Hypermarket Hoff uses big data to create personalized offers for customers.
The CarPrice service reduces costs by optimizing traffic: thanks to big data, the speed of user decision-making has increased, and the quality of service has increased.
The Zarina brand increased its revenue by 28% by personalizing the delivery of recommendations to the customers of the online store.
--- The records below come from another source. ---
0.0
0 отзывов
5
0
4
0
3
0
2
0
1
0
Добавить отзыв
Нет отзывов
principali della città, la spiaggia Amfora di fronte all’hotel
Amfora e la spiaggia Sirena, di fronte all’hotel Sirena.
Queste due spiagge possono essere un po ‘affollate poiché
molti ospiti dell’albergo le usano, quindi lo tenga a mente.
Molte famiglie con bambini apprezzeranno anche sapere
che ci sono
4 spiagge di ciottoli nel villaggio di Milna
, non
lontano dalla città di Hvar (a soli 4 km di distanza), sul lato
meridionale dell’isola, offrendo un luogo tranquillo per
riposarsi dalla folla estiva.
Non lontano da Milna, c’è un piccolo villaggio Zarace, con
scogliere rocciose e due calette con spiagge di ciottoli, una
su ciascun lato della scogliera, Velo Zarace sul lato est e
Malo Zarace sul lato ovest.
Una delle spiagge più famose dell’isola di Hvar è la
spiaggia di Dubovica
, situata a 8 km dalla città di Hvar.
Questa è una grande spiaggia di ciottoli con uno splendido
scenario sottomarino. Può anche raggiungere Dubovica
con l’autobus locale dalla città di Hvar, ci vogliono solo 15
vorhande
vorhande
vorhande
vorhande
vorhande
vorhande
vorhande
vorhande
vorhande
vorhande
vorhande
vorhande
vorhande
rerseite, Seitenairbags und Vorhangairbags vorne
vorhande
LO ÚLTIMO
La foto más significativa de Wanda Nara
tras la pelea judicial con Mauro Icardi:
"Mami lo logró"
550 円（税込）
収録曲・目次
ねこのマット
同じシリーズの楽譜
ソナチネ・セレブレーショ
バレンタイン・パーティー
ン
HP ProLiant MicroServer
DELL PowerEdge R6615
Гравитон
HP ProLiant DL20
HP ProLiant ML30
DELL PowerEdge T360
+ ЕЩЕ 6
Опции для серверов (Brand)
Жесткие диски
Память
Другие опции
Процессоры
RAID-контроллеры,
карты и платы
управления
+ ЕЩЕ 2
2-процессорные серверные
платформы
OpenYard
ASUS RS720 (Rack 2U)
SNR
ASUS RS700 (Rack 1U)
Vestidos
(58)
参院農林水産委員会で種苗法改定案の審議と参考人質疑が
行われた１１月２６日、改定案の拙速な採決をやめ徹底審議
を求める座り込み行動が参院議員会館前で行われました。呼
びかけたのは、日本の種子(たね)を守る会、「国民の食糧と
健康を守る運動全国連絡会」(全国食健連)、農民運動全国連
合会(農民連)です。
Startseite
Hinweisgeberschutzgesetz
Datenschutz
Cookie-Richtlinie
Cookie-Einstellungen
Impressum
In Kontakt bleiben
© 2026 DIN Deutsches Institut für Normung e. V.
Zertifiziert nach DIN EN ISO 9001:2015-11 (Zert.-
Here one cannot fail to say about Netflix. Personalization is at its core. The service with a million audience offers content that in 80% of cases relies on the user experience of the viewer and information from Facebook and Twitter. To optimize the search results, the user’s search queries, browsing history, information about repeated views, pauses and rewinds are used. Netflix uses Hadoop, Teradata and proprietary solutions (Lipstick and Genie) to process data.
For example, when Netflix created House of Cards, based on the analysis, it ordered two seasons at once, and not just the pilot. And the series was an overwhelming success: data analysis showed that viewers were delighted with actor Kevin Spacey and producer David Fincher.
Marketing
Big data provides a great toolbox for marketers. Data analysis helps to identify customer needs, test new ways to increase loyalty and find which products will be in demand.
For example, the RTB service helps you set up retargeting: cross-channel, search, and product retargeting. So companies can advertise products not to everyone, but only to the target audience.
Services Crossss, Alytics, 1C-Bitrix BigData allow conducting end-to-end analytics, increasing the average check, increasing ad conversion, and increasing the personalization of offers. And all this with the help of big data.
Problems and prospects of Big Data
The problems are the amount of information, processing speed and lack of structure.
Storing large amounts of data requires special conditions, while processing speed requires new methods of analysis. There is still no sufficient practice of accumulating big data in the world. At the same time, the data is scattered and sometimes unreliable, which interferes with effectively solving business problems.
The big data industry is just gaining momentum and there is not enough specialists, for example, Data Engineer, because this profession did not exist recently.
Perspectives . Big data is evolving: it helps to recognize fraud in banks, calculate the effectiveness of advertising campaigns, recommend a movie, and even diagnose a patient based on the collected anamnesis. Banks, process manufacturing and companies from the professional services industry invest the most in big data.
In 2016, the volume of the world market for software, equipment and services in the field of business intelligence and work with big data amounted to $ 130.1 billion, of which $ 17 billion is the banking sector. The share of investments from government bodies and commercial companies was measured at approximately 7.5%. In 2018, revenue from sales of programs and services in the global market in 2018 amounted to $ 42 billion, and the market is only growing.
Experts believe that the technology will soon be used in the transport sector, oil production, and energy. IDC predicts that revenues related to big data will exceed $ 260 billion by 2022 with an annual market growth of 11.9%. The largest market segments will be manufacturing, finance, healthcare, environmental protection and retail, according to Frost & Sullivan forecasts.
The development of big data will change our daily life. The systems will be able to analyze daily routes, frequent orders and recurring payments. Probably, in the future, technologies will make it possible to automatically pay for loans and utilities, call a car from work to home, where dinner from your favorite dishes will already be ready on the table.